The CBR press in our Hamilton laboratory is a 50 kN capacity loading frame equipped with a 50 mm penetration piston, twin dial gauges, and a controlled strain rate of 1.27 mm per minute, exactly as specified in NZS 4402:1988. Samples arrive from sites across the Waikato basin—Te Rapa industrial subdivisions, Peacockes greenfield developments, and rural road upgrades near Gordonton—where the subgrade often contains volcanic ash layers from the Hamilton Ash Formation. Each specimen is compacted at optimum moisture content determined by a companion Proctor test, then submerged for 96 hours to simulate the worst-case saturation scenario that Waikato clay soils experience during winter. Load-penetration curves are plotted in real time, and the ratio to standard crushed stone resistance yields the CBR value that pavement engineers use directly in layer thickness calculations.
A 96-hour soaked CBR on Hamilton Ash Formation clay will typically yield less than half the unsoaked value—design pavement thickness on the soaked number or risk premature rutting.
Methodology applied in Hamilton

Typical technical challenges in Hamilton
Hamilton sits at approximately 40 meters above sea level on the floodplain of the Waikato River, and much of the city's expansion—particularly in Rotokauri and Burbush—occurs on peat bogs and soft alluvial silts with CBR values below 3%. Designing a pavement structure for CBR 3 versus CBR 10 doubles the required aggregate thickness, which on a 2-kilometre residential subdivision translates to thousands of extra cubic metres of imported fill. The 2016 Kaikōura earthquake sequence, though distant, prompted NZTA to tighten deflection criteria on state highways, and a reliable CBR input became mandatory for mechanistic-empirical design in the Waikato. When a subgrade returns soaked CBR under 5%, we routinely recommend evaluating subgrade improvement with stone columns or lime stabilisation before any pavement layer is placed, because the cost of remediation post-construction in Hamilton's high-water-table conditions is punitive.
Our services
The laboratory CBR test constitutes one element of a comprehensive pavement investigation programme. The subsequent services are customarily requested in conjunction for Waikato roading and earthworks projects:
Soaked CBR (NZS 4402)
The full 96-hour submerged test with swell measurement and load-penetration recording at 2.5 mm and 5.0 mm. The standard method for all NZTA-funded pavement designs.

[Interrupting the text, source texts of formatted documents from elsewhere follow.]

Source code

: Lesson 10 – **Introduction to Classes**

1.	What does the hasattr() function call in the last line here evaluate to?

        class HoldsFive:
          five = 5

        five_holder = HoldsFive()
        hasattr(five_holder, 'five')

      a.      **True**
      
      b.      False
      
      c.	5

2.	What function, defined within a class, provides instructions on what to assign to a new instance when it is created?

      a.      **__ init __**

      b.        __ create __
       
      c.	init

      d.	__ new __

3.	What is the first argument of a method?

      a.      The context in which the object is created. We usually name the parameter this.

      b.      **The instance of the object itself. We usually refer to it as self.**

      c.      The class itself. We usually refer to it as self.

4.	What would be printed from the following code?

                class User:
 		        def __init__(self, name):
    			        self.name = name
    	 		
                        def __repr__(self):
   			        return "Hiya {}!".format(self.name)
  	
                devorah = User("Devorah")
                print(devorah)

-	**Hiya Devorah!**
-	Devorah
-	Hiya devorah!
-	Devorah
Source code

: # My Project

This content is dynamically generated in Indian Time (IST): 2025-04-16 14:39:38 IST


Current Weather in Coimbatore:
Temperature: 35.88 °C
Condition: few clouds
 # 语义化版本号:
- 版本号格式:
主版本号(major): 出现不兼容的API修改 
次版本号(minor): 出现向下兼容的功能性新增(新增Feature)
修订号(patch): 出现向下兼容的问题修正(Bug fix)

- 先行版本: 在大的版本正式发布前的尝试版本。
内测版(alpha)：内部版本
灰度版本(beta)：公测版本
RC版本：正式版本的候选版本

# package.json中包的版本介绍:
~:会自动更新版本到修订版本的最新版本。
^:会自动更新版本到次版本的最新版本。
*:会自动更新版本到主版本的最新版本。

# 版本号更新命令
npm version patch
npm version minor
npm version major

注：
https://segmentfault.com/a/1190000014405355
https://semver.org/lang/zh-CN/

Unsoaked CBR for Select Fill
Immediate CBR determination on compacted specimens without soaking. Used for imported hardfill verification where saturation is not expected.
CBR on Cement-Stabilised Materials
Modified procedure with 7-day curing at constant moisture before soaking. Evaluates strength gain from cement or lime treatment of marginal subgrades.
Combined CBR and Swell Potential
Extended monitoring during the 96-hour soak to quantify vertical swell, reported alongside the CBR value. Critical for Hamilton Ash and allophane soils.
Frequently asked questions
What is the difference between field CBR and laboratory CBR?
Field CBR is measured directly on the subgrade surface using a dynamic cone penetrometer (DCP) or a field loading plate, without removing the soil from its in-situ moisture and density condition. Laboratory CBR requires sampling, remoulding at a specified compactive effort and moisture content, and a 96-hour soaking period. The laboratory value represents the material's potential strength under controlled compaction, while the field value reflects the actual condition at the time of testing. For design purposes, NZTA and Austroads require the soaked laboratory CBR as the design input.
How much does a laboratory CBR test cost in Hamilton?
Why does the CBR specimen need to be soaked for four days?
The 96-hour soaking period, mandated by NZS 4402, simulates the worst-case moisture condition a pavement subgrade will experience over its service life. In Hamilton, the water table is shallow—often within 1.5 metres of the surface in winter—and prolonged saturation reduces the strength of volcanic ash soils and alluvial silts dramatically. A test performed without soaking would overestimate the subgrade strength and lead to under-designed pavement thickness, which manifests as rutting and cracking within the first few years of traffic loading.